Das größte Ziel einer Fotografie ist es, in ein Familienalbum zu gelangen. Es ist nicht gesagt, dass es in einem Familienalbum immer etwas Besonderes gibt. Philip Tsiaras macht deutlich, dass er sich dessen bewusst ist. Er eignet sich diesen Umstand an und verwandelt ihn in eine intellektuelle Aufnahme, die in der Lage ist, eine gleichzeitige Reflexion über Themen der Darstellung auszulösen.

In diesem Sinne unterscheidet sich seine Arbeit über die Darstellung von der anderer zeitgenössischer Künstler.

Für Cindy Sherman, Andres Serrano und Nan Goldin ist Fotografie Fiktion in der Fiktion. Für Tsiaras dagegen ist Fotografie Fiktion in der Realität.

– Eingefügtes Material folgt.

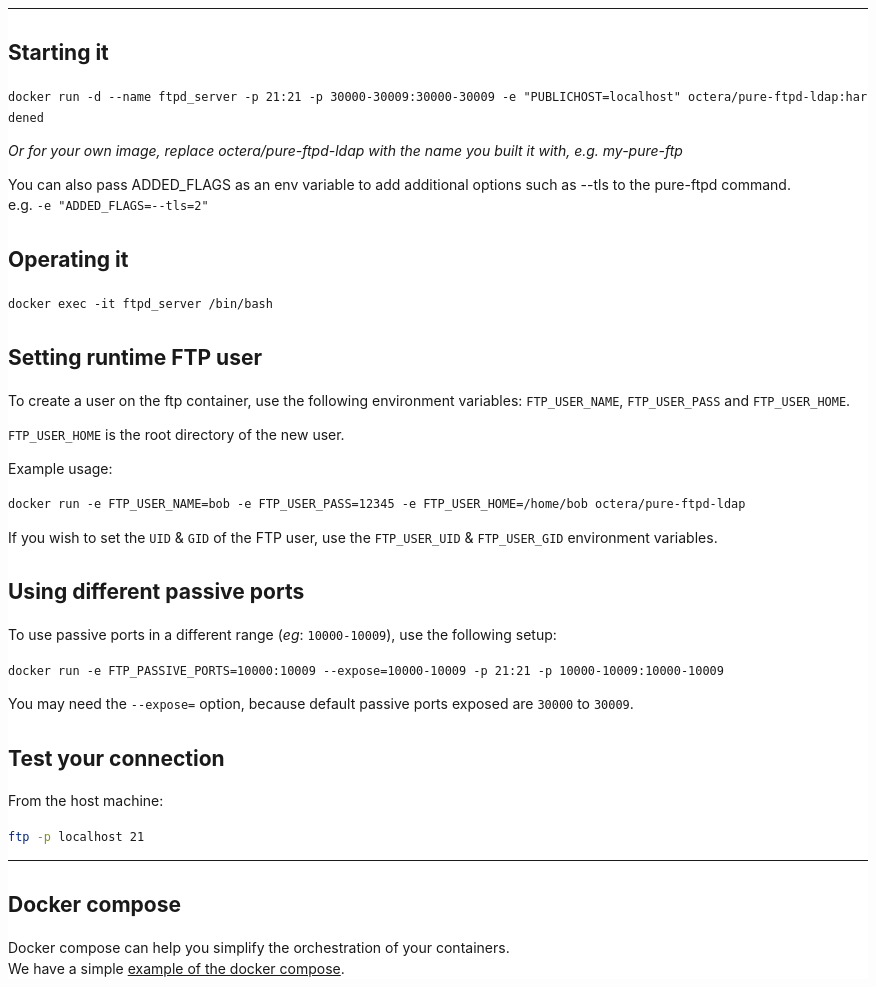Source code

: ----------------------------------------

Starting it 
------------------------------

`docker run -d --name ftpd_server -p 21:21 -p 30000-30009:30000-30009 -e "PUBLICHOST=localhost" octera/pure-ftpd-ldap:hardened`

*Or for your own image, replace octera/pure-ftpd-ldap with the name you built it with, e.g. my-pure-ftp*

You can also pass ADDED_FLAGS as an env variable to add additional options such as --tls to the pure-ftpd command.  
e.g. ` -e "ADDED_FLAGS=--tls=2" `


Operating it
------------------------------

`docker exec -it ftpd_server /bin/bash`

Setting runtime FTP user
------------------------------

To create a user on the ftp container, use the following environment variables: `FTP_USER_NAME`, `FTP_USER_PASS` and `FTP_USER_HOME`.

`FTP_USER_HOME` is the root directory of the new user.

Example usage:

`docker run -e FTP_USER_NAME=bob -e FTP_USER_PASS=12345 -e FTP_USER_HOME=/home/bob octera/pure-ftpd-ldap`

If you wish to set the `UID` & `GID` of the FTP user, use the `FTP_USER_UID` & `FTP_USER_GID` environment variables.

Using different passive ports
------------------------------

To use passive ports in a different range (*eg*: `10000-10009`), use the following setup:

`docker run -e FTP_PASSIVE_PORTS=10000:10009 --expose=10000-10009 -p 21:21 -p 10000-10009:10000-10009`

You may need the `--expose=` option, because default passive ports exposed are `30000` to `30009`.

Test your connection
-------------------------
From the host machine:
```bash
ftp -p localhost 21
```

-------------------------

Docker compose
-------------------------
Docker compose can help you simplify the orchestration of your containers.   
We have a simple [example of the docker compose](https://github.com/octera/docker-pure-ftpd-ldap/blob/master/docker-compose.yml).  
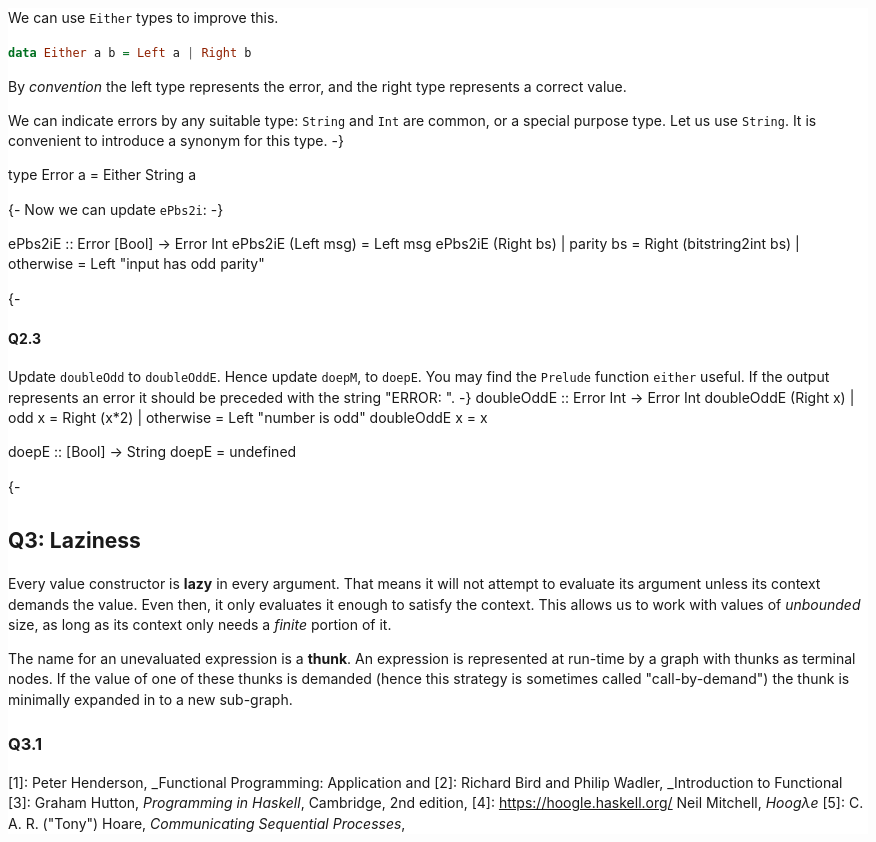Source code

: We can use `Either` types to improve this.
```haskell
data Either a b = Left a | Right b
```
By _convention_ the left type represents the error, and the right type
represents a correct value.

We can indicate errors by any suitable type: `String` and `Int` are
common, or a special purpose type.  Let us use `String`.  It is
convenient to introduce a synonym for this type.
-}

type Error a = Either String a

{-
Now we can update `ePbs2i`:
-}

ePbs2iE :: Error [Bool]          -> Error Int
ePbs2iE    (Left msg)             = Left msg
ePbs2iE    (Right bs) | parity bs = Right (bitstring2int bs)
                      | otherwise = Left "input has odd parity"

{-
#### Q2.3

Update `doubleOdd` to `doubleOddE`.  Hence update `doepM`, to `doepE`.
You may find the `Prelude` function `either` useful.  If the output
represents an error it should be preceded with the string "ERROR: ".
-}
doubleOddE :: Error Int -> Error Int
doubleOddE (Right x) | odd x = Right (x*2)
                     | otherwise = Left "number is odd"
doubleOddE x = x

doepE :: [Bool] -> String
doepE = undefined 

{-
## Q3: Laziness

Every value constructor is **lazy** in every argument.  That means it
will not attempt to evaluate its argument unless its context demands
the value.  Even then, it only evaluates it enough to satisfy the
context.  This allows us to work with values of _unbounded_ size, as
long as its context only needs a _finite_ portion of it.

The name for an unevaluated expression is a **thunk**.  An expression
is represented at run-time by a graph with thunks as terminal nodes.
If the value of one of these thunks is demanded (hence this strategy
is sometimes called "call-by-demand") the thunk is minimally expanded
in to a new sub-graph.

### Q3.1


[1]: Peter Henderson, _Functional Programming: Application and
[2]: Richard Bird and Philip Wadler, _Introduction to Functional
[3]: Graham Hutton, _Programming in Haskell_, Cambridge, 2nd edition,
[4]: <https://hoogle.haskell.org/> Neil Mitchell, _Hoogλe_
[5]: C. A. R. ("Tony") Hoare, _Communicating Sequential Processes_,
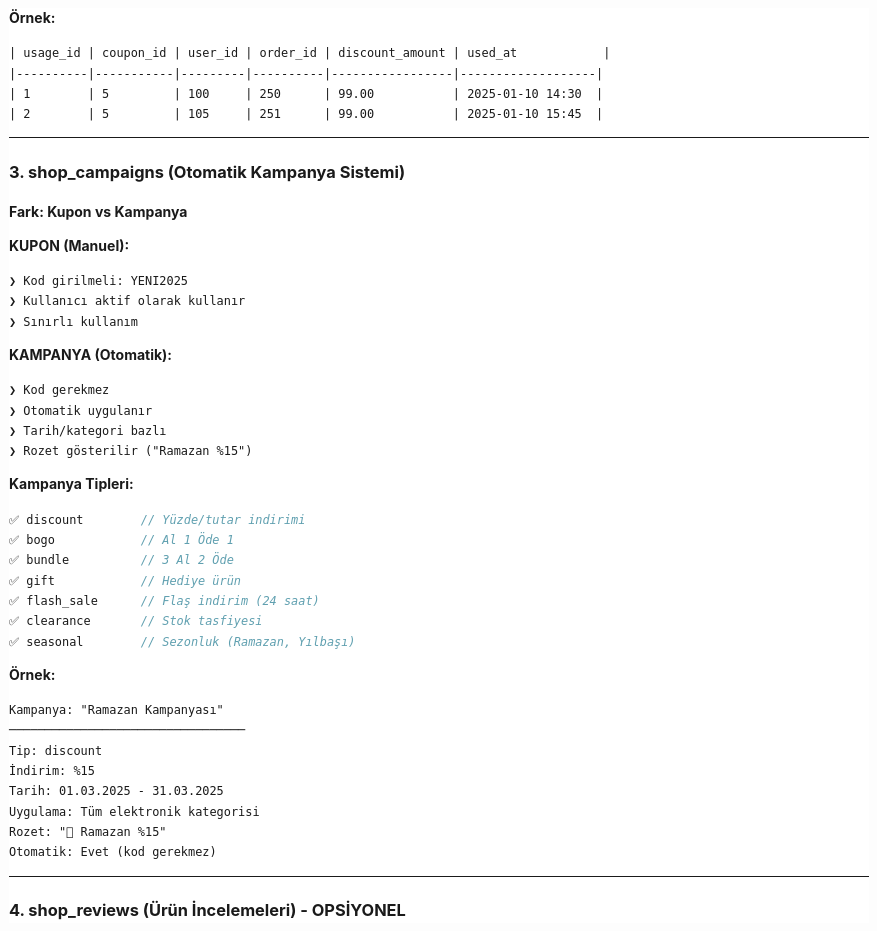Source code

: **Örnek:**
```
| usage_id | coupon_id | user_id | order_id | discount_amount | used_at            |
|----------|-----------|---------|----------|-----------------|-------------------|
| 1        | 5         | 100     | 250      | 99.00           | 2025-01-10 14:30  |
| 2        | 5         | 105     | 251      | 99.00           | 2025-01-10 15:45  |
```

---

### 3. shop_campaigns (Otomatik Kampanya Sistemi)

**Fark: Kupon vs Kampanya**

**KUPON (Manuel):**
```
❯ Kod girilmeli: YENI2025
❯ Kullanıcı aktif olarak kullanır
❯ Sınırlı kullanım
```

**KAMPANYA (Otomatik):**
```
❯ Kod gerekmez
❯ Otomatik uygulanır
❯ Tarih/kategori bazlı
❯ Rozet gösterilir ("Ramazan %15")
```

**Kampanya Tipleri:**
```php
✅ discount        // Yüzde/tutar indirimi
✅ bogo            // Al 1 Öde 1
✅ bundle          // 3 Al 2 Öde
✅ gift            // Hediye ürün
✅ flash_sale      // Flaş indirim (24 saat)
✅ clearance       // Stok tasfiyesi
✅ seasonal        // Sezonluk (Ramazan, Yılbaşı)
```

**Örnek:**
```
Kampanya: "Ramazan Kampanyası"
─────────────────────────────────
Tip: discount
İndirim: %15
Tarih: 01.03.2025 - 31.03.2025
Uygulama: Tüm elektronik kategorisi
Rozet: "🌙 Ramazan %15"
Otomatik: Evet (kod gerekmez)
```

---

### 4. shop_reviews (Ürün İncelemeleri) - OPSİYONEL

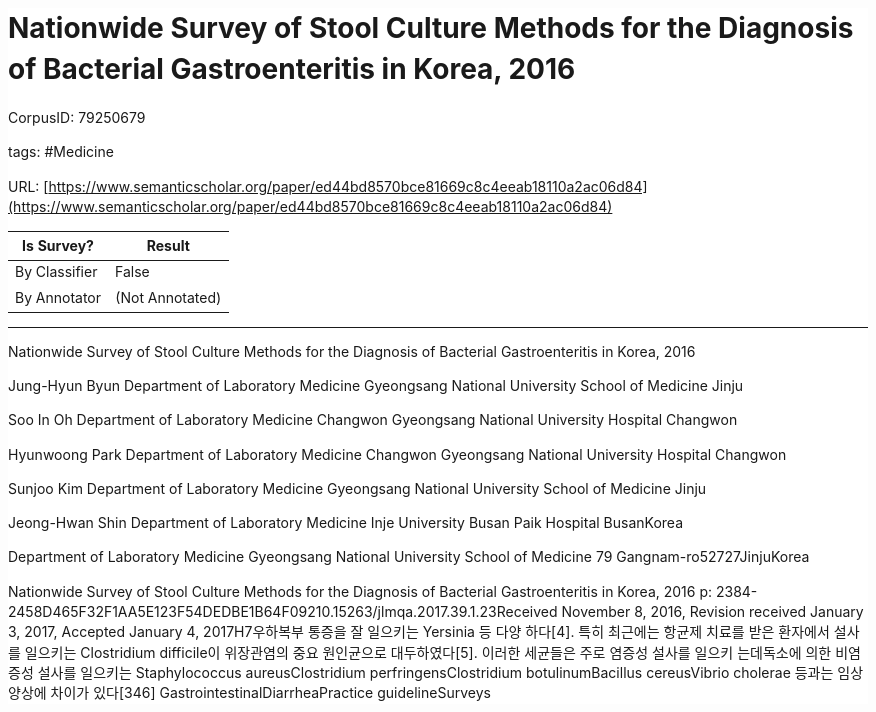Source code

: # Nationwide Survey of Stool Culture Methods for the Diagnosis of Bacterial Gastroenteritis in Korea, 2016

CorpusID: 79250679
 
tags: #Medicine

URL: [https://www.semanticscholar.org/paper/ed44bd8570bce81669c8c4eeab18110a2ac06d84](https://www.semanticscholar.org/paper/ed44bd8570bce81669c8c4eeab18110a2ac06d84)
 
| Is Survey?        | Result          |
| ----------------- | --------------- |
| By Classifier     | False |
| By Annotator      | (Not Annotated) |

---

Nationwide Survey of Stool Culture Methods for the Diagnosis of Bacterial Gastroenteritis in Korea, 2016


Jung-Hyun Byun 
Department of Laboratory Medicine
Gyeongsang National University School of Medicine
Jinju

Soo In Oh 
Department of Laboratory Medicine
Changwon Gyeongsang National University Hospital
Changwon

Hyunwoong Park 
Department of Laboratory Medicine
Changwon Gyeongsang National University Hospital
Changwon

Sunjoo Kim 
Department of Laboratory Medicine
Gyeongsang National University School of Medicine
Jinju

Jeong-Hwan Shin 
Department of Laboratory Medicine
Inje University Busan Paik Hospital
BusanKorea


Department of Laboratory Medicine
Gyeongsang National University School of Medicine
79 Gangnam-ro52727JinjuKorea

Nationwide Survey of Stool Culture Methods for the Diagnosis of Bacterial Gastroenteritis in Korea, 2016
p: 2384-2458D465F32F1AA5E123F54DEDBE1B64F09210.15263/jlmqa.2017.39.1.23Received November 8, 2016, Revision received January 3, 2017, Accepted January 4, 2017H7우하복부 통증을 잘 일으키는 Yersinia 등 다양 하다[4]. 특히 최근에는 항균제 치료를 받은 환자에서 설사를 일으키는 Clostridium difficile이 위장관염의 중요 원인균으로 대두하였다[5]. 이러한 세균들은 주로 염증성 설사를 일으키 는데독소에 의한 비염증성 설사를 일으키는 Staphylococcus aureusClostridium perfringensClostridium botulinumBacillus cereusVibrio cholerae 등과는 임상양상에 차이가 있다[346] GastrointestinalDiarrheaPractice guidelineSurveys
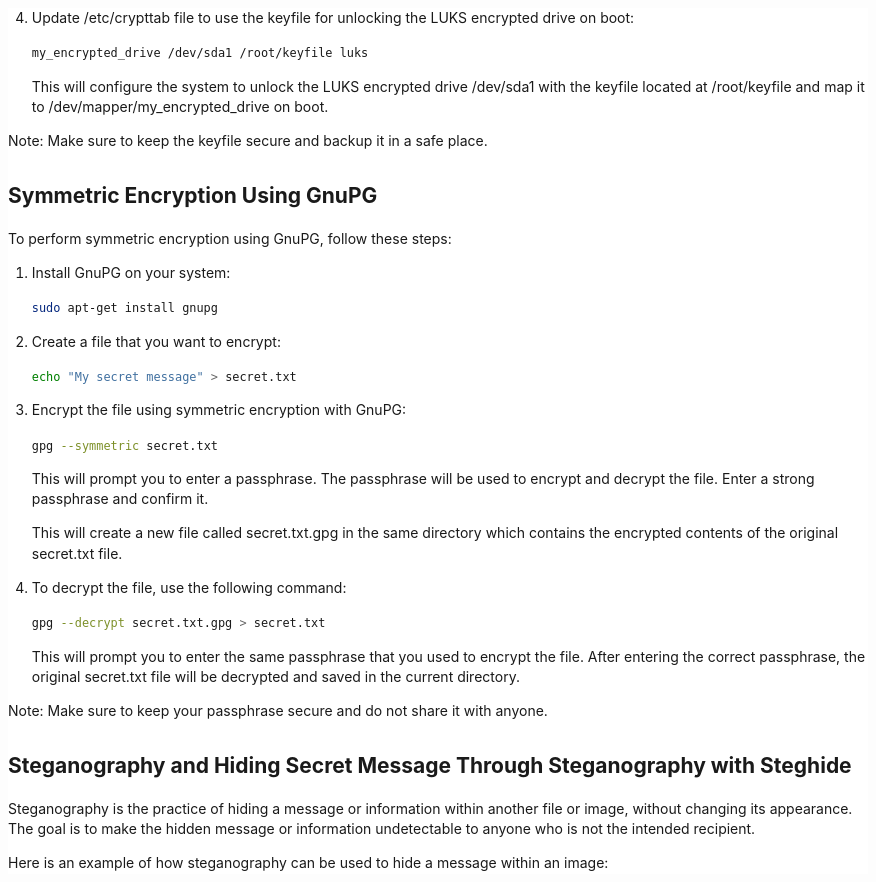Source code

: 4. Update /etc/crypttab file to use the keyfile for unlocking the LUKS encrypted drive on boot:

    ```bash
    my_encrypted_drive /dev/sda1 /root/keyfile luks
    ```
    This will configure the system to unlock the LUKS encrypted drive /dev/sda1 with the keyfile located at /root/keyfile and map it to /dev/mapper/my_encrypted_drive on boot.

Note: Make sure to keep the keyfile secure and backup it in a safe place.

## Symmetric Encryption Using GnuPG

To perform symmetric encryption using GnuPG, follow these steps:

1. Install GnuPG on your system:

    ```bash
    sudo apt-get install gnupg
    ```

2. Create a file that you want to encrypt:

    ```bash
    echo "My secret message" > secret.txt
    ```

3. Encrypt the file using symmetric encryption with GnuPG:

    ```bash
    gpg --symmetric secret.txt
    ```
    This will prompt you to enter a passphrase. The passphrase will be used to encrypt and decrypt the file. Enter a strong passphrase and confirm it.

    This will create a new file called secret.txt.gpg in the same directory which contains the encrypted contents of the original secret.txt file.

4. To decrypt the file, use the following command:

    ```bash
    gpg --decrypt secret.txt.gpg > secret.txt
    ```
    This will prompt you to enter the same passphrase that you used to encrypt the file. After entering the correct passphrase, the original secret.txt file will be decrypted and saved in the current directory.

Note: Make sure to keep your passphrase secure and do not share it with anyone.

## Steganography and Hiding Secret Message Through Steganography with Steghide

Steganography is the practice of hiding a message or information within another file or image, without changing its appearance. The goal is to make the hidden message or information undetectable to anyone who is not the intended recipient.

Here is an example of how steganography can be used to hide a message within an image:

Abneigung und Familiarität kennzeichnen gleichzeitig diese Fotografien. Sie regen zu Erforschungen an. Die Einrichtung des Hauses, die Gesichter und die Haltungen seiner Bewohner, Teile der Erinnerung und des Lebens bezeugen eine Realität, die aus Elementen und typischen, bereits verfestigten Konventionen besteht. Eine Familiarität, die auftaucht, wenn wir uns mit unseren Erinnerungen und Phantasien konfrontieren, auch wir uns selbst in diesen oder jenen Phantasien wiedererkennen. Das Erscheinen bebildern, die Grundelemente dramatisieren, eingreifen und für einen Weg manipulieren, der dazu befähigt, neue Bestimmungen von Bildausschnitten, neue szenische Räume, neue Reize und Darbietungen zu erreichen.

Das “Gewesene” und das “Jetzt”, Vergangenheit und Gegenwart, drängen sich dazwischen und wetteifern im zusammengesetzten Bild, als Ausdruck einer gekannten, erlebten und wieder aufgenommen Zeit, die durch Selbsterfahrung umerzogen und wiederbelebt gezeigt wird. Die Arbeit “Family Album” basiert auf dem Mechanismus der Identifikation, auf der Konstruktion einer authentischen Surrealität.

Für Tsiaras ist Kunst vor allem Aufhebung der gewöhnlichen Regeln der Beziehungen, ist Wiederversöhnung von Wünschen und Motiven, ist Quelle und virtueller Raum des Zugangs.

Auseinander nehmen und wieder zusammenfügen. Wissen entfernen und hinzufügen. Gestik und Gedanke werden Instrumente für eine Rekodierung der Bedeutungen. Der Sinn der Erscheinung ist neu bestimmt und in eine konstitutive Essenz neu ausgearbeitet, die die weiten und offenen Aspekte der Identität neu definiert: ein neues, wieder zusammengesetztes Bild, unser Patrimonium und Recht, ausgearbeitete Kreatur eines nicht ererbten Ausdrucks.